For 32-years Zesty's Frozen Custard and Grill has been giving their neighbors a comfy, throwback to the 1960's atmosphere in their dining room. It's a place to nestle up to some comfort food with friends and take it all in surrounded by the restaurant's old school decor. But since the pandemic, much has changed including the number of people who are visiting.

"The sports teams gathered here after games... with them not having sports at night we're not seeing any of that," says Janelle French the co-owner of Zesty's Frozen Custard.

Today French's dining room in the village of Allouez remains closed, as staff and customers begin the process of gauging their comfort levels.

"Just because with people eating inside you're putting your staff at a whole new risk then," says French.

French also oversees two other Zesty's in the Green Bay area, and just three weeks ago she began allowing customers back into her stores for customers to place orders in-person.

"They're happy it's open. They don't have to sit on the phone for 20 minutes to make an order. So I think they like to come in and make orders."

And while the dining room in Allouez once had the allure of charm and comfort, today French has discovered that because this location isn't designed for curbside or drive-thru service it's become the hardest hit location.

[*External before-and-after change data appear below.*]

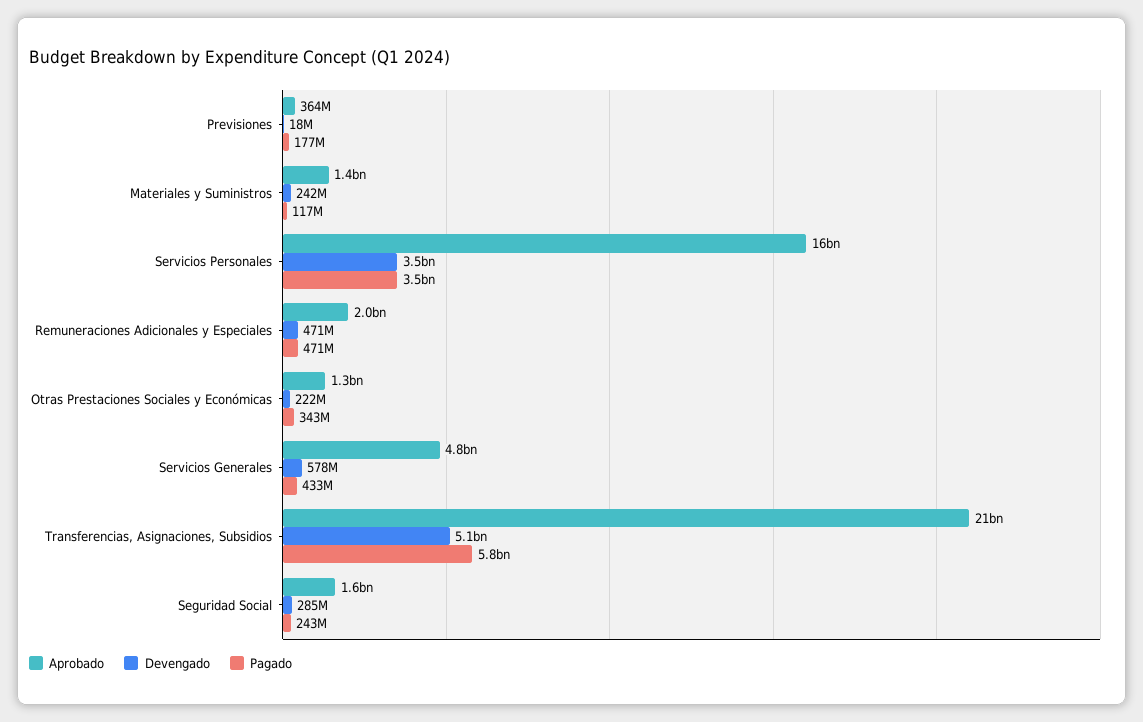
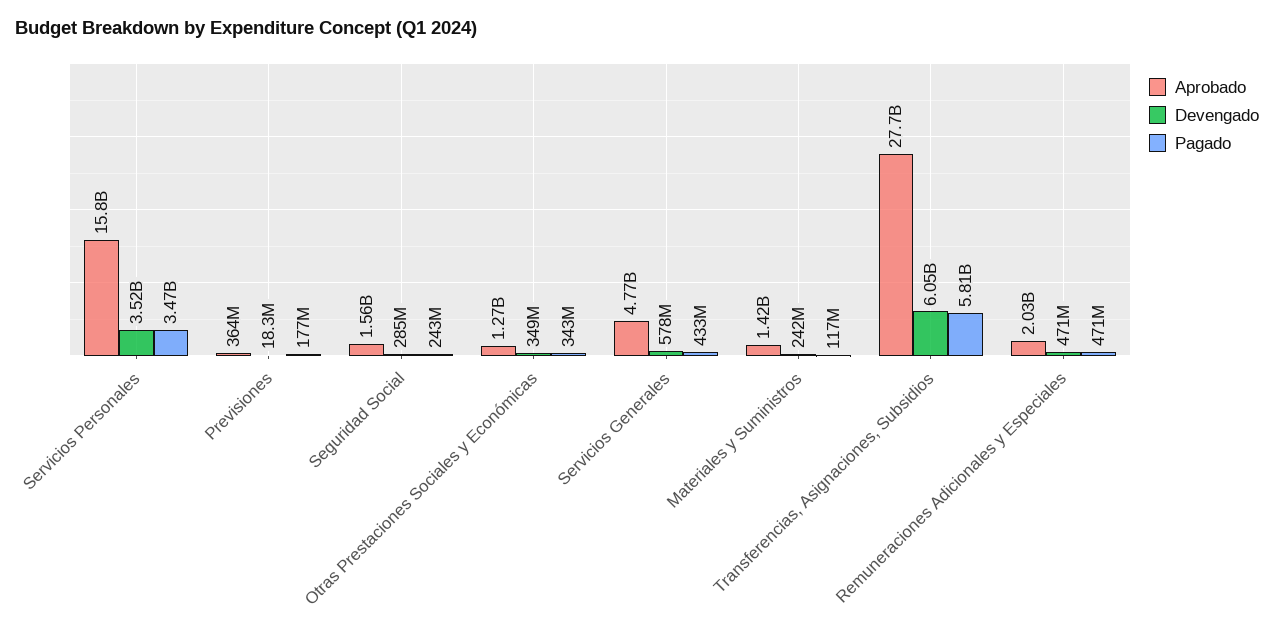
  {
    "Aprobado": {
      "Previsiones": 364000000,
      "Materiales y Suministros": 1420000000,
      "Servicios Personales": 15800000000,
      "Remuneraciones Adicionales y Especiales": 2030000000,
      "Otras Prestaciones Sociales y Económicas": 1270000000,
      "Servicios Generales": 4770000000,
-     "Transferencias, Asignaciones, Subsidios": 21000000000,
+     "Transferencias, Asignaciones, Subsidios": 27700000000,
      "Seguridad Social": 1560000000
    },
    "Devengado": {
      "Previsiones": 18300000,
      "Materiales y Suministros": 242000000,
      "Servicios Personales": 3520000000,
      "Remuneraciones Adicionales y Especiales": 471000000,
-     "Otras Prestaciones Sociales y Económicas": 222000000,
+     "Otras Prestaciones Sociales y Económicas": 349000000,
      "Servicios Generales": 578000000,
-     "Transferencias, Asignaciones, Subsidios": 5100000000,
+     "Transferencias, Asignaciones, Subsidios": 6050000000,
      "Seguridad Social": 285000000
    },
    "Pagado": {
      "Previsiones": 177000000,
      "Materiales y Suministros": 117000000,
      "Servicios Personales": 3470000000,
      "Remuneraciones Adicionales y Especiales": 471000000,
      "Otras Prestaciones Sociales y Económicas": 343000000,
      "Servicios Generales": 433000000,
      "Transferencias, Asignaciones, Subsidios": 5810000000,
      "Seguridad Social": 243000000
    }
  }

"The Allouez location, without the drive-thru, is down quite a bit. Not quite half but almost," says French describing sales.

For now, customers can take their food outside, find a spot to crack into that comfort and continue pulling for their hometown custard shop. A shop that French is hopeful will be here for years to come.

"We always have one store that struggles a little bit so we just link everything together, and try to keep everybody employed," says French.